## INSTRUCTION A
In the listing below, count the lines that contain the string "Qualität", matching case exactly, and reply with the number alone.

Reconstruction with added lanes combines elements of both new construction and reconstruction. The FMIS has data on total amounts spent for this improvement type, but amounts for the added lanes cannot be distinguished from amounts for reconstruction of existing lanes from the FMIS data. Each of the work classes under reconstruction with added lanes is allocated using the same allocators as are used for reconstruction projects. If data were available to separate amounts for lane additions from amounts for reconstruction, the portion for new lanes could be allocated in the same way as costs for added lanes, but in the absence of such data all costs are allocated as reconstruction costs. Minor widening is a unique system preservation cost. Minor widening improvements do not add structural capacity and they add only marginally to traffic-carrying capacity. The primary purpose of minor widening projects is to enhance safety through adequate design standards such as: better curve alignments, provision of separation (median) between opposing directional travel, adding or widening shoulders, and similar projects. Since they do not add or restore structural capacity, costs for minor widening cannot be allocated using the same allocators as are used to allocate pavement 3R costs. Nor can they be allocated by PCE-weighted VMT since the improvements typically are not made to increase capacity or reduce congestion. If roadways were widened primarily because of conflicts caused by wide vehicles, there would be some rationale for allocating minor widening costs to the wider vehicles, but that is not believed to be the primary basis for widening decisions. There is no better allocator for minor widening costs than VMT, so VMT is used to allocate all costs related to minor widening.

## SOURCE RECORDS
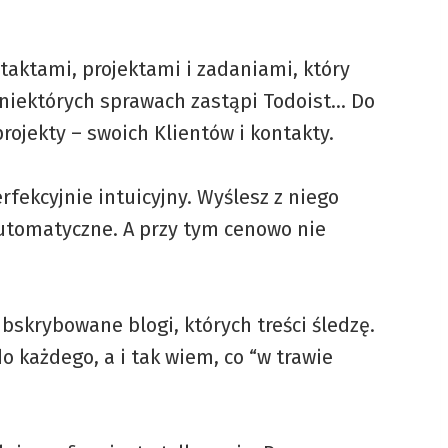
aktami, projektami i zadaniami, który
 niektórych sprawach zastąpi Todoist… Do
rojekty – swoich Klientów i kontakty.
rfekcyjnie intuicyjny. Wyślesz z niego
utomatyczne. A przy tym cenowo nie
skrybowane blogi, których treści śledzę.
 każdego, a i tak wiem, co “w trawie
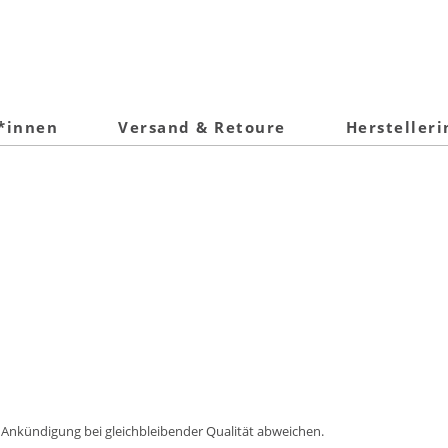
t*innen
Versand & Retoure
Hersteller
 Ankündigung bei gleichbleibender Qualität abweichen.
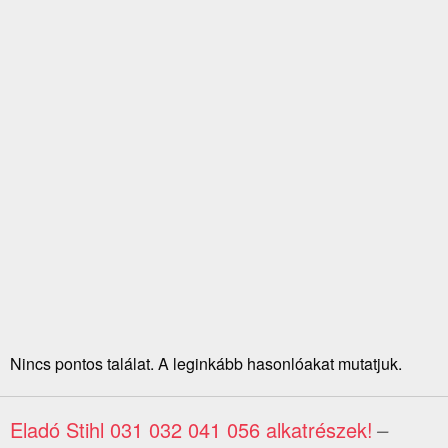
Nincs pontos találat. A leginkább hasonlóakat mutatjuk.
Eladó Stihl 031 032 041 056 alkatrészek!
–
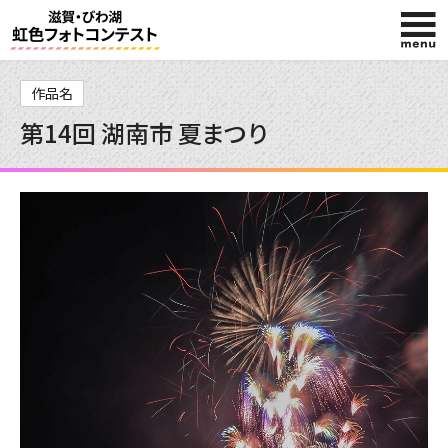
HOME
作品名
第14回 湖南市 夏まつり
入賞作品
投稿作品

## INSTRUCTION B
Reproduce the passage above on allocating reconstruction and minor widening costs, word for word and in full.

## WRITTEN SOLUTION A
1

## WRITTEN SOLUTION B
Reconstruction with added lanes combines elements of both new construction and reconstruction. The FMIS has data on total amounts spent for this improvement type, but amounts for the added lanes cannot be distinguished from amounts for reconstruction of existing lanes from the FMIS data. Each of the work classes under reconstruction with added lanes is allocated using the same allocators as are used for reconstruction projects. If data were available to separate amounts for lane additions from amounts for reconstruction, the portion for new lanes could be allocated in the same way as costs for added lanes, but in the absence of such data all costs are allocated as reconstruction costs. Minor widening is a unique system preservation cost. Minor widening improvements do not add structural capacity and they add only marginally to traffic-carrying capacity. The primary purpose of minor widening projects is to enhance safety through adequate design standards such as: better curve alignments, provision of separation (median) between opposing directional travel, adding or widening shoulders, and similar projects. Since they do not add or restore structural capacity, costs for minor widening cannot be allocated using the same allocators as are used to allocate pavement 3R costs. Nor can they be allocated by PCE-weighted VMT since the improvements typically are not made to increase capacity or reduce congestion. If roadways were widened primarily because of conflicts caused by wide vehicles, there would be some rationale for allocating minor widening costs to the wider vehicles, but that is not believed to be the primary basis for widening decisions. There is no better allocator for minor widening costs than VMT, so VMT is used to allocate all costs related to minor widening.